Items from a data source
──────

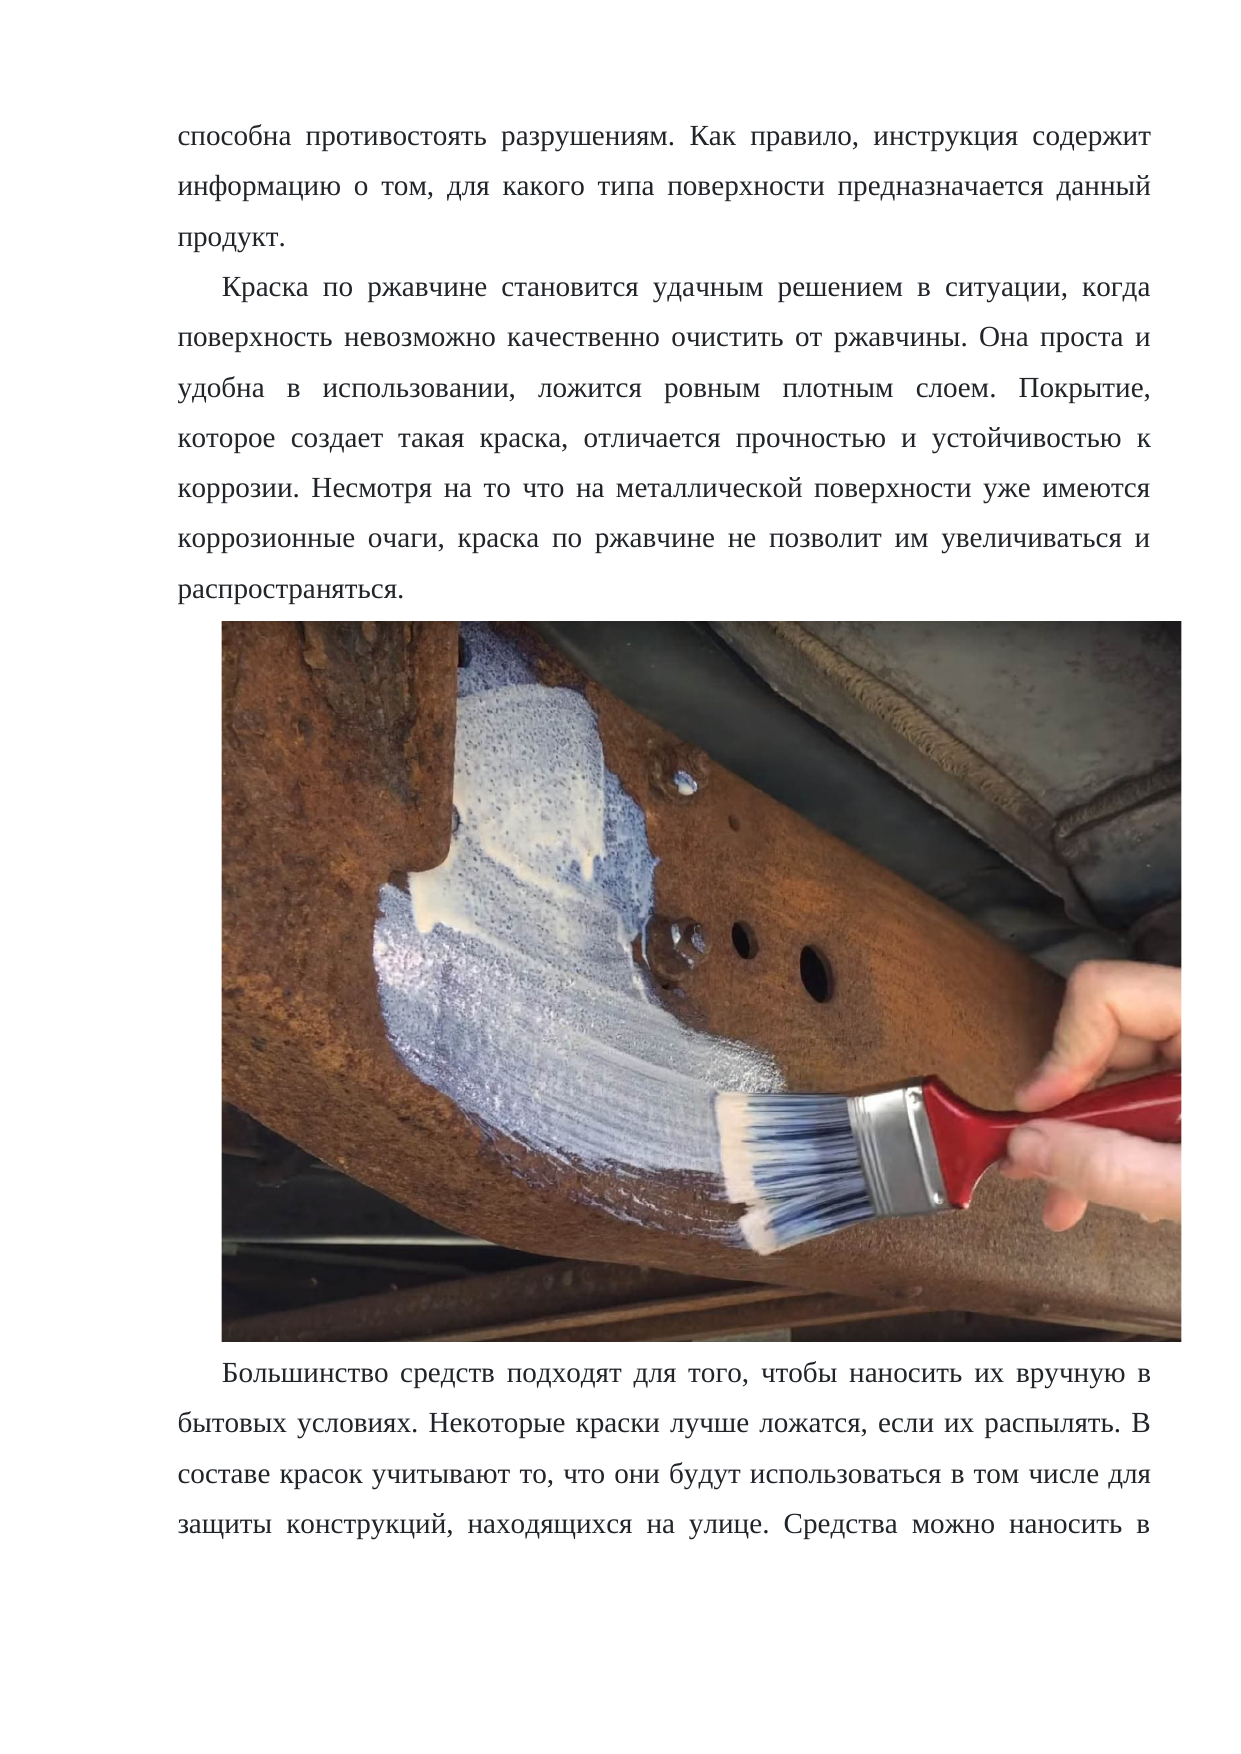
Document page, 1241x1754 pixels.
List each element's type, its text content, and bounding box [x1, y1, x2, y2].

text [177, 1355, 1152, 1540]
text Краска по ржавчине становится удачным решением в ситуации, когда поверхность невозможно качественно очистить от ржавчины. Она проста и удобна в использовании, ложится ровным плотным слоем. Покрытие, которое создает такая краска, отличается прочностью и устойчивостью к коррозии. Несмотря на то что на металлической поверхности уже имеются коррозионные очаги, краска по ржавчине не позволит им увеличиваться и распространяться. [177, 269, 1152, 604]
picture [221, 621, 1182, 1342]
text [177, 118, 1152, 252]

──────

DIRECTIONS: Exactly as written, give the entries above again, with no images.

SOLVED PROBLEM:
Document page, 1241x1754 pixels.
List each element's type, its text content, and bounding box [x1, y1, x2, y2].

text [177, 1355, 1152, 1540]
text Краска по ржавчине становится удачным решением в ситуации, когда поверхность невозможно качественно очистить от ржавчины. Она проста и удобна в использовании, ложится ровным плотным слоем. Покрытие, которое создает такая краска, отличается прочностью и устойчивостью к коррозии. Несмотря на то что на металлической поверхности уже имеются коррозионные очаги, краска по ржавчине не позволит им увеличиваться и распространяться. [177, 269, 1152, 604]
picture [221, 621, 1182, 1342]
text [177, 118, 1152, 252]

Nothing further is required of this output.